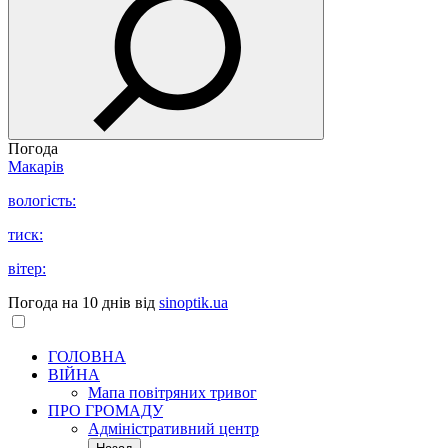
Погода
Макарів
вологість:
тиск:
вітер:
Погода на 10 днів від
sinoptik.ua
ГОЛОВНА
ВІЙНА
Мапа повітряних тривог
ПРО ГРОМАДУ
Aдміністративний центр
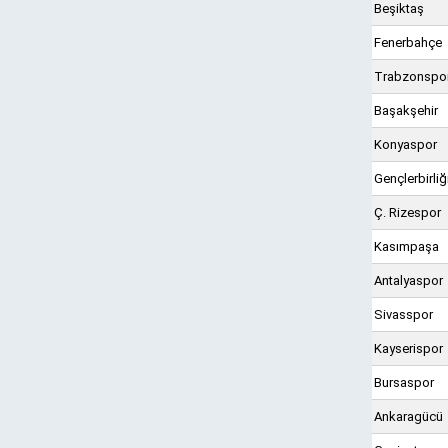
Beşiktaş
Fenerbahçe
Trabzonspo
Başakşehir
Konyaspor
Gençlerbirliğ
Ç. Rizespor
Kasımpaşa
Antalyaspor
Sivasspor
Kayserispor
Bursaspor
Ankaragücü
· · ·
◆ Work request ◆
Please print the text from all of the records above line for line, with no changes, and leave the pictures out.

◆ Response area ◆
Погода
Макарів
вологість:
тиск:
вітер:
Погода на 10 днів від
sinoptik.ua
ГОЛОВНА
ВІЙНА
Мапа повітряних тривог
ПРО ГРОМАДУ
Aдміністративний центр
Beşiktaş
Fenerbahçe
Trabzonspo
Başakşehir
Konyaspor
Gençlerbirliğ
Ç. Rizespor
Kasımpaşa
Antalyaspor
Sivasspor
Kayserispor
Bursaspor
Ankaragücü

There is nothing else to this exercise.